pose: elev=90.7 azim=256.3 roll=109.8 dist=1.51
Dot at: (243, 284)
════════════════════
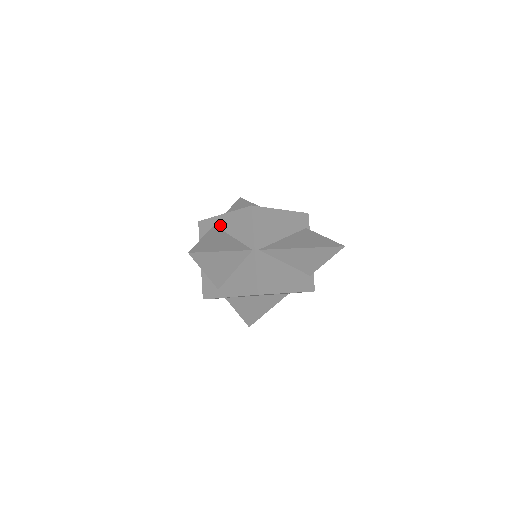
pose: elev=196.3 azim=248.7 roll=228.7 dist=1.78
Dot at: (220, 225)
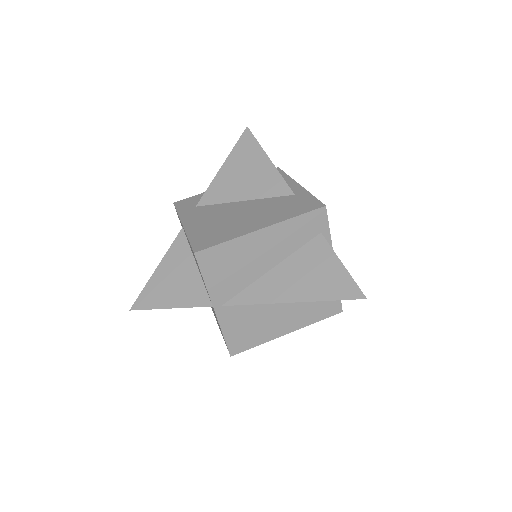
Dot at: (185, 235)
════════════════════
* _What to work on_:
Starting with the line that contains "pose: elev=90.7 azim=256.3" and going on through the line that contains "Dot at: (243, 284)", rewrite those lines with "Dot at" swapped for "Marked point at" and everything else left unchanged. Give only those lines.

* _Task answer_:
pose: elev=90.7 azim=256.3 roll=109.8 dist=1.51
Marked point at: (243, 284)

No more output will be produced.